OPINION: ‘What did the (former) president know?’

A column by retired Vidette reporter Tommi Halvorsen-Gatlin.

n June 1972, James McCord, Virgilio Gonzales, Frank Sturgis, Eugenio Martinez and Bernard Barker were caught rifling through the Democratic National Committee headquarters in the Washington, D.C., Watergate complex. Charged with attempted burglary and attempted interception of telephone and other communications, they were later indicted by a grand jury.

Two others were also indicted: G. Gordon Liddy, lawyer for the Finance Committee to Re-elect (Republican) President Richard Nixon, former FBI agent, Treasury official and White House staff member; and E. Howard Hunt Jr., a former White House consultant and Central Intelligence Agency employee. Liddy and McCord were convicted of conspiracy, burglary and bugging the headquarters. The others pleaded guilty.

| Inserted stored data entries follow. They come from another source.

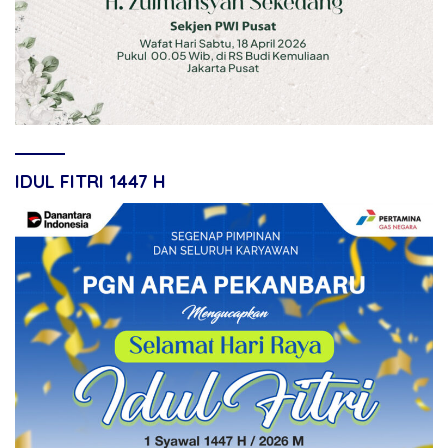
IDUL FITRI 1447 H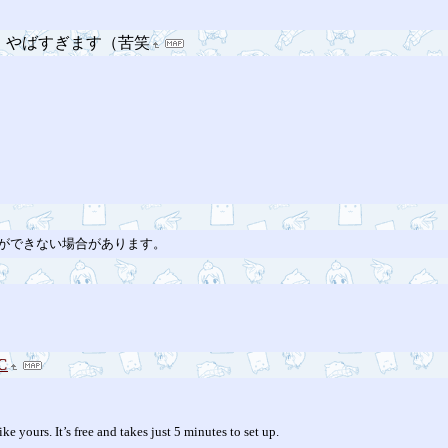
、やばすぎます（苦笑
ができない場合があります。
PC
e yours. It’s free and takes just 5 minutes to set up.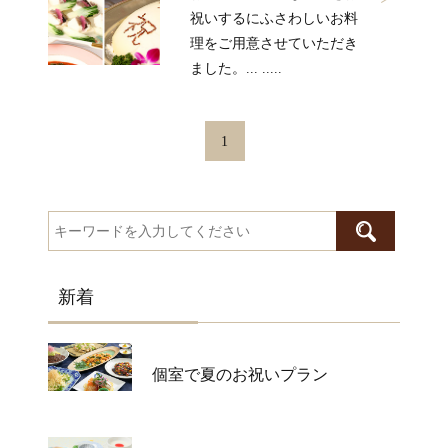
祝いするにふさわしいお料
理をご用意させていただき
ました。... .....
1
新着
個室で夏のお祝いプラン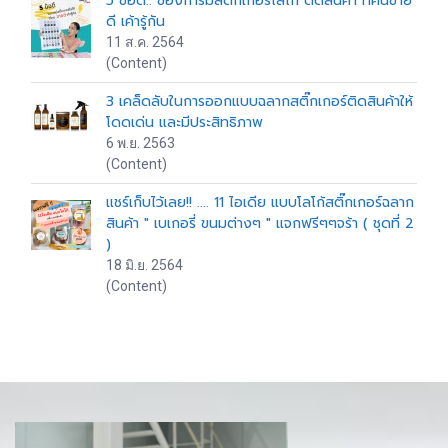
5 ข้อดี.. ของการมีสติ๊กเกอร์โลโก้ ติดสินค้า ที่คนขาย
ดี เค้ารู้กัน
11 ส.ค. 2564
(Content)
3 เคล็ดลับในการออกแบบฉลากสติ๊กเกอร์ติดสินค้าให้
โดดเด่น และมีประสิทธิภาพ
6 พ.ย. 2563
(Content)
แชร์เก็บไว้เลย!! .... 11 ไอเดีย แบบโลโก้สติ๊กเกอร์ฉลาก
สินค้า " เบเกอรี่ ขนมต่างๆ " แจกฟรีๆๆจร้า ( ชุดที่ 2
)
18 มิ.ย. 2564
(Content)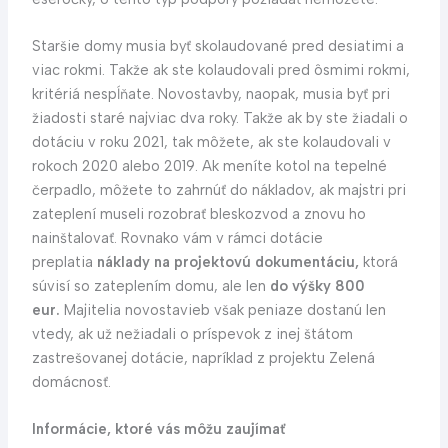
Staršie domy musia byť skolaudované pred desiatimi a
viac rokmi. Takže ak ste kolaudovali pred ôsmimi rokmi,
kritériá nespĺňate. Novostavby, naopak, musia byť pri
žiadosti staré najviac dva roky. Takže ak by ste žiadali o
dotáciu v roku 2021, tak môžete, ak ste kolaudovali v
rokoch 2020 alebo 2019. Ak meníte kotol na tepelné
čerpadlo, môžete to zahrnúť do nákladov, ak majstri pri
zateplení museli rozobrať bleskozvod a znovu ho
nainštalovať. Rovnako vám v rámci dotácie
preplatia
náklady na projektovú dokumentáciu,
ktorá
súvisí so zateplením domu, ale len
do výšky 800
eur.
Majitelia novostavieb však peniaze dostanú len
vtedy, ak už nežiadali o príspevok z inej štátom
zastrešovanej dotácie, napríklad z projektu Zelená
domácnosť.
Informácie, ktoré vás môžu zaujímať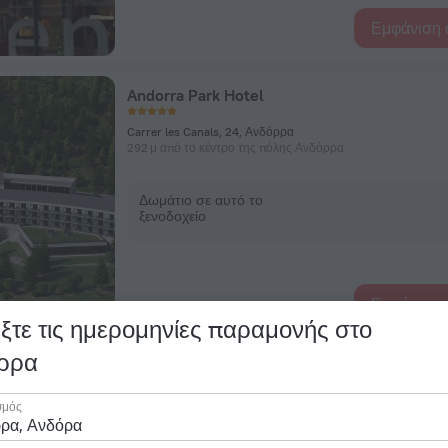
Εμφάνιση 
Andorra Park Hotel
Carrer les Canals, 24, Ανδόρρα
292 μ από το κέντρο της πόλης Ανδόρρα
Δωμάτιο σε αυτό το
ξενοδοχείο
Εμφάνιση 
ξτε τις ημερομηνίες παραμονής στο
ρρα
Grand Plaza Hotel & Wellness
σμός
Carrer de na Maria Pla, 19-21, Ανδόρρα
904 μ από το κέντρο της πόλης Ανδόρρα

The question during those dark days echoed a Tennessee senator, Howard Baker: “What did the president know, and when did he know it?”

The Watergate scandal raged for two years, severely eroding the public’s confidence in the country’s leadership. Through two Washington Post journalists, Bob Woodward and Carl Bernstein, it came to light that Nixon had also been involved. He resigned in August 1974, avoiding likely impeachment.

‘SHADOW GOVERNMENT’

Forty-five years later, grave concerns are swirling about the actions of some governmental officials, some still in their positions after the end of the Barack Obama presidency. In what seems almost like a photo negative effect of the Nixon era scandal, officials “left over” from the previous administration are said to be hard at work, possibly with Obama leading, wreaking deliberate havoc for the new commander in chief, Donald Trump.

Within weeks of his inauguration, Trump expressed concerns that his offices had been “wiretapped” by former Obama administration members. Many laughed him to scorn.

Ridiculous … paranoid?

Maybe not.

Some believe a currently breaking scandal could potentially be more damaging than Watergate — a possible “shadow government,” actively working to destroy the Trump presidency.

Devin Nunes, House Intelligence Committee chair, said in March he’d learned that Trump transition team members had been under surveillance by the Obama administration, possibly “incidentally,” that American citizens had been “unmasked” (named) by intelligence officials and subsequently leaked to media.

“Incidental” collection is when someone not under surveillance appears with another who is. Leaking the names to media would be a felony.

Nunes alerted President Trump to what he’d learned, then briefed the White House before communicating with his fellow committee members.

Obama’s former national security advisor, Susan Rice, initially said she didn’t know what Nunes was talking about. “I know nothing about this,” she said. “I really don’t know to what Chairman Nunes was referring.”

It would’ve been “potentially incidental collection on American citizens, and I was not aware of any orders given to disseminate that kind of information,” she added.

But as more information surfaces, that appears not to be accurate. Rice told NBC’s Andrea Mitchell on April 4 that she’d leaked “nothing to nobody.” That may be true, though she has said she “might have” unmasked some.

Trump and his team were under surveillance as far back, perhaps, as last June, before Trump became the GOP nominee, according to Jay Sekulow, lead counsel of the American Center for Law and Justice.

In his last days in office, Obama “changed the rules in order to widely disseminate this information,” Sekulow wrote on the ACLJ website, adding the “deep state bureaucracy” (shadow government) leaked the unmasked information to the media.

The ACLJ is calling for an “immediate, independent investigation into Susan Rice” and has filed various legal actions in federal court. Many also hope a grand jury will be impaneled.

GOP lawmakers, including House Speaker Mitch McConnell, suggest the House Intelligence Committee investigate what Rice, and likely others, were up to when a presidential candidate and his team were surveilled during an election campaign.

‘THE WHOLE TRUTH’

“Do you solemnly swear to tell the truth, the whole truth and nothing but the truth, so help you God?” witnesses sworn in at American court proceedings are asked.

I hope Rice, who doesn’t have a reputation for honesty, takes that seriously. When she was our ambassador to the United Nations, she spread the word that the fatal 2012 Benghazi terrorist attack was ignited by an anti-Islam video. A couple years later, she said U.S. Army deserter, Bowe Bergdahl, had served with “honor and distinction.”

Merriam-Webster’s online dictionary says something that’s true is “in accordance with fact or reality” … “with the actual state of affairs.” And that truth is “the state of being the case” … “the body of real things, events and facts.”

It also says that fact is “something that has actual existence.”

The opposite of truth, of course, is a lie, a noun Merriam-Webster defines as “something that misleads or deceives,” and the verb, “to lie, as “to create a false or misleading impression.”

I just pray that everyone involved in any investigations and other proceedings regarding a possible shadow government will dig — and care — deeply enough to reach the truth.